Senior Manager, Exposure Management

We're building a world of health around every individual — shaping a more connected, convenient and compassionate health experience. At CVS Health®, you'll be surrounded by passionate colleagues who care deeply, innovate with purpose, hold ourselves accountable and prioritize safety and quality in everything we do. Join us and be part of something bigger – helping to simplify health care one person, one family and one community at a time.

The Senior Manager, Exposure Management leads a team of remediation engineers responsible for reducing enterprise security risk across the organization's technology environment. This role drives the end-to-end remediation program, ensuring timely mitigation of vulnerabilities while balancing operational stability, business priorities, and risk tolerance. The Senior Manager partners across security, infrastructure, and application teams to implement scalable, risk-based remediation strategies and improve overall exposure management effectiveness.

Key Responsibilities

• Lead enterprise-wide vulnerability remediation efforts and execute risk-based strategies using CVSS, exploitability, asset criticality, and business impact
• Drive cross-functional collaboration with security, engineering, cloud, and infrastructure teams to ensure effective and timely remediation outcomes
• Oversee remediation lifecycle management, ensuring vulnerabilities are prioritized, tracked, and resolved within defined SLAs
• Establish and enforce prioritization models, including exception handling, risk acceptance, and escalation of high-risk issues
• Deliver executive reporting on exposure trends, remediation performance, and overall risk posture
• Improve remediation processes, tooling, and automation to enhance efficiency and reduce false positives
• Ensure alignment with regulatory and compliance frameworks and support audits, risk assessments, and governance activities

Required Qualifications

• 7+ years of experience in cybersecurity, with at least 3+ years focused on vulnerability or exposure management
• 3+ years of people leadership experience, including managing technical teams and driving outcomes
• Hands-on experience with vulnerability management platforms (e.g., Qualys, Tenable, Rapid7, Wiz)
• Strong understanding of operating systems (Windows, Linux, macOS), networking concepts, and enterprise infrastructure
• Proven ability to apply risk-based decisioning in vulnerability prioritization and remediation

Preferred Qualifications

• Relevant industry certifications (e.g., CISSP, GIAC, CEH, Qualys VMDR) combined with strong analytical, problem-solving, and troubleshooting skills
• Experience with patching, configuration management, and remediation tools (e.g., SCCM, Ansible, Puppet) in large-scale environments
• Knowledge of secure coding practices and common vulnerabilities (e.g., OWASP Top 10, SANS Top 25)
• Hands-on experience with scripting and automation (e.g., Python, PowerShell, Bash) to improve remediation efficiency
• Proven ability to manage enterprise-scale remediation programs in cloud or hybrid environments and clearly communicate technical risk to both executive and non-technical stakeholders

Education

• Bachelor's degree or equivalent experience (HS diploma + 4 years relevant experience)

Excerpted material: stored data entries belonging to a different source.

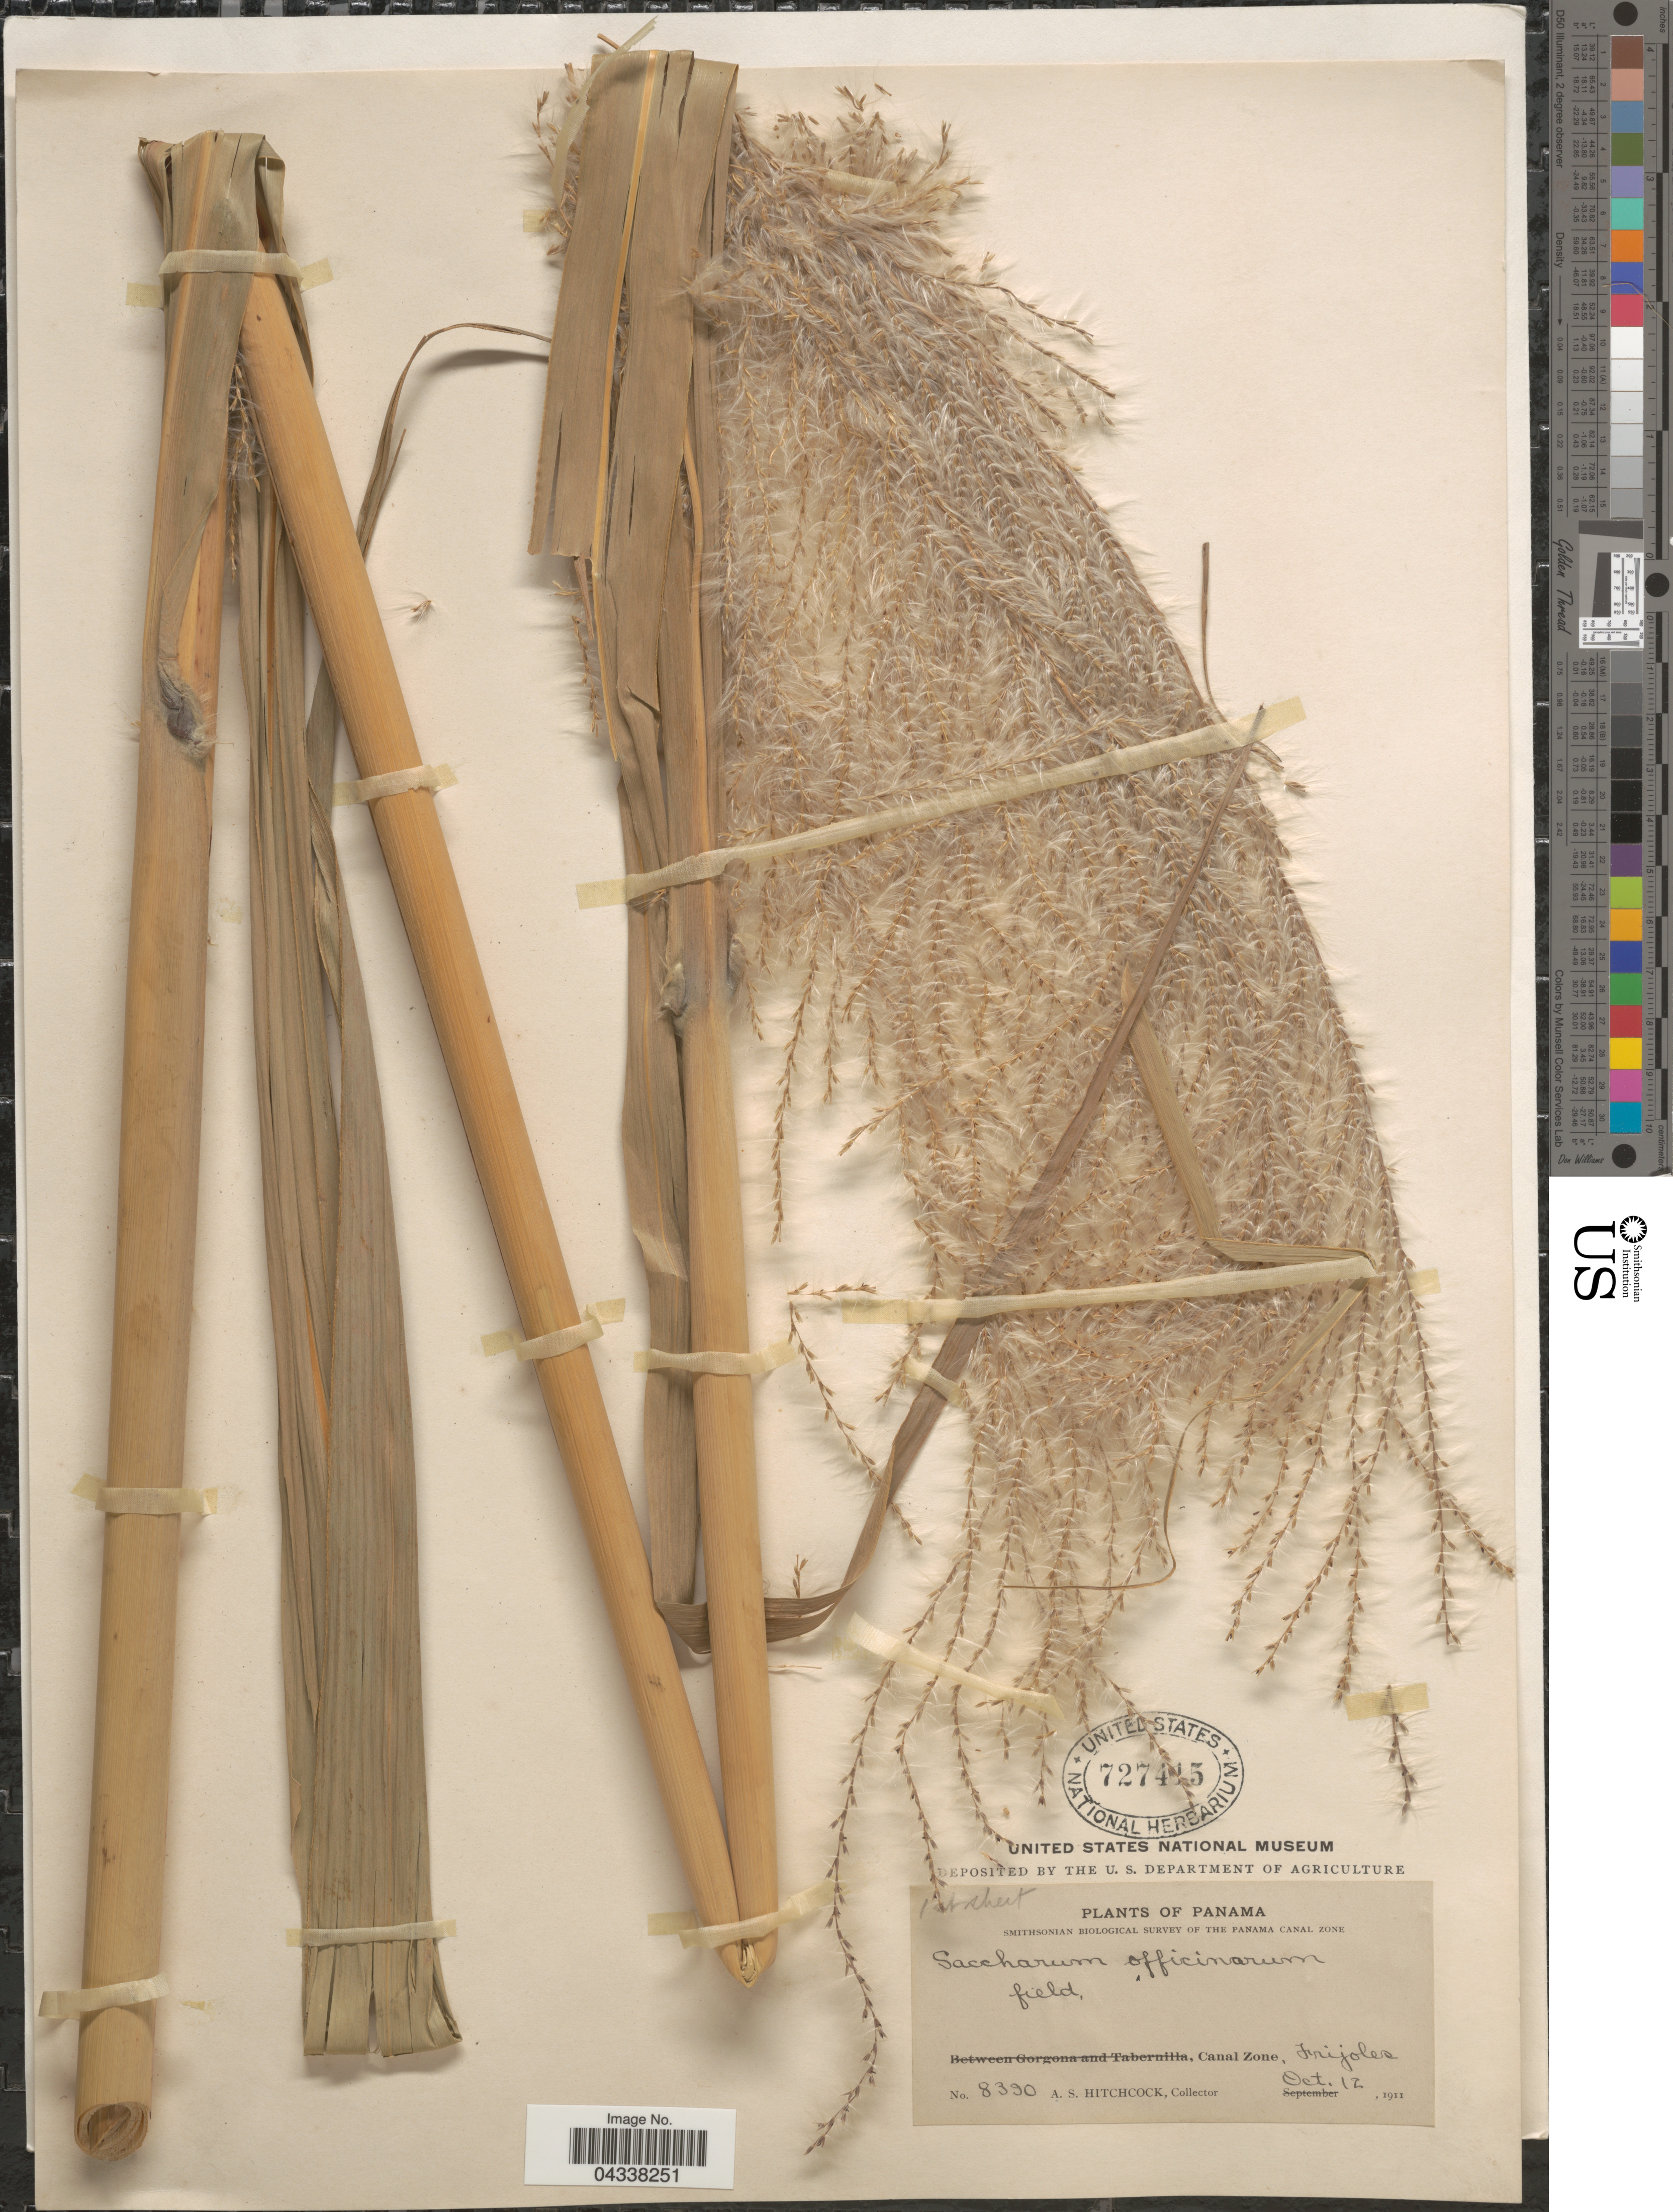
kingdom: Plantae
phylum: Tracheophyta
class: Liliopsida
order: Poales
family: Poaceae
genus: Saccharum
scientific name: Saccharum officinarum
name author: L.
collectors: A. S. Hitchcock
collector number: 8390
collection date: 1911-10-12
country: Panama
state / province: Colón / Panamá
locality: Smithsonian Biological Survey of the Panama Canal Zone. Canal Zone, Frijoles.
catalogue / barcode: US 727415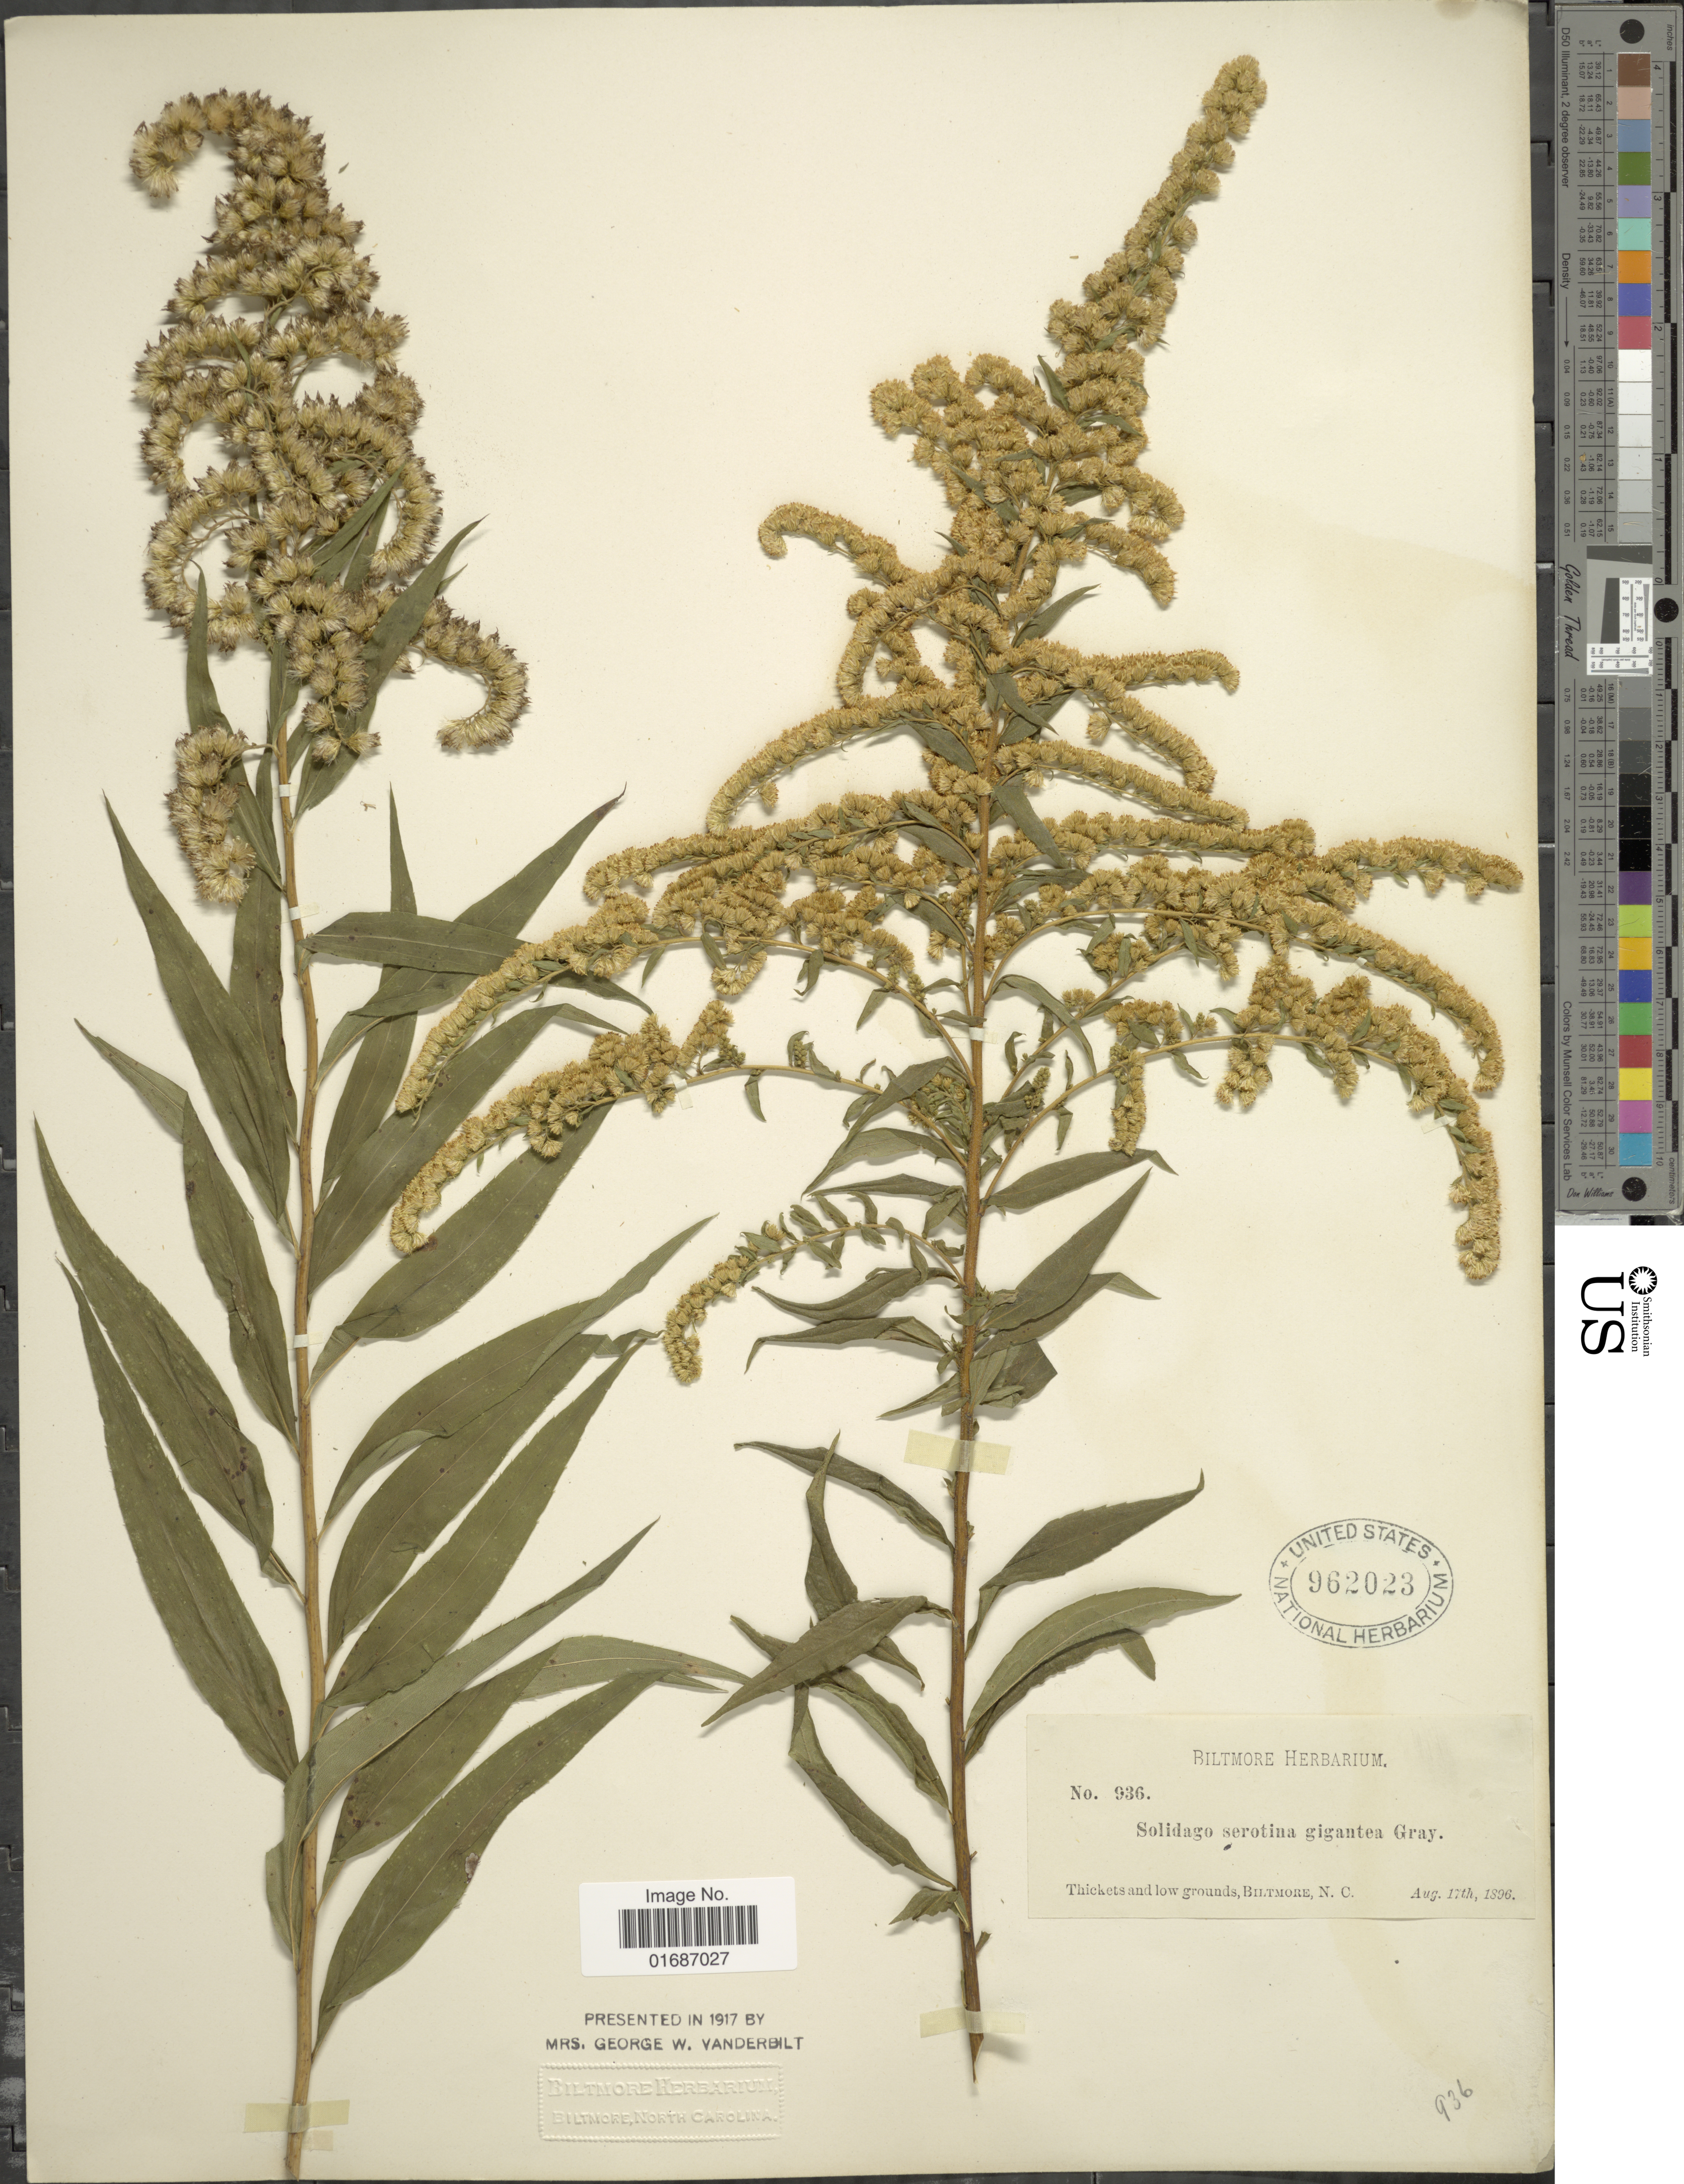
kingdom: Plantae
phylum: Tracheophyta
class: Magnoliopsida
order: Asterales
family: Asteraceae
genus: Solidago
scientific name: Solidago gigantea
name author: Aiton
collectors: ex herb. Biltmore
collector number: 936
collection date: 1896-08-17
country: United States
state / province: North Carolina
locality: Thickets and low grounds, Biltmore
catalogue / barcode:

The typical pay range for this role is:

$118,450.00 - $284,280.00

This pay range represents the base hourly rate or base annual full-time salary for all positions in the job grade within which this position falls. The actual base salary offer will depend on a variety of factors including experience, education, geography and other relevant factors. This position is eligible for a CVS Health bonus, commission or short-term incentive program in addition to the base pay range listed above. This position also includes an award target in the company's equity award program.

Our people fuel our future. Our teams reflect the customers, patients, members and communities we serve and we are committed to fostering a workplace where every colleague feels valued and that they belong.

Great benefits for great people

We take pride in offering a comprehensive and competitive mix of pay and benefits that reflects our commitment to our colleagues and their families. This full-time position is eligible for a comprehensive benefits package designed to support the physical, emotional, and financial well-being of colleagues and their families. The benefits for this position include medical, dental, and vision coverage, paid time off, retirement savings options, wellness programs, and other resources, based on eligibility.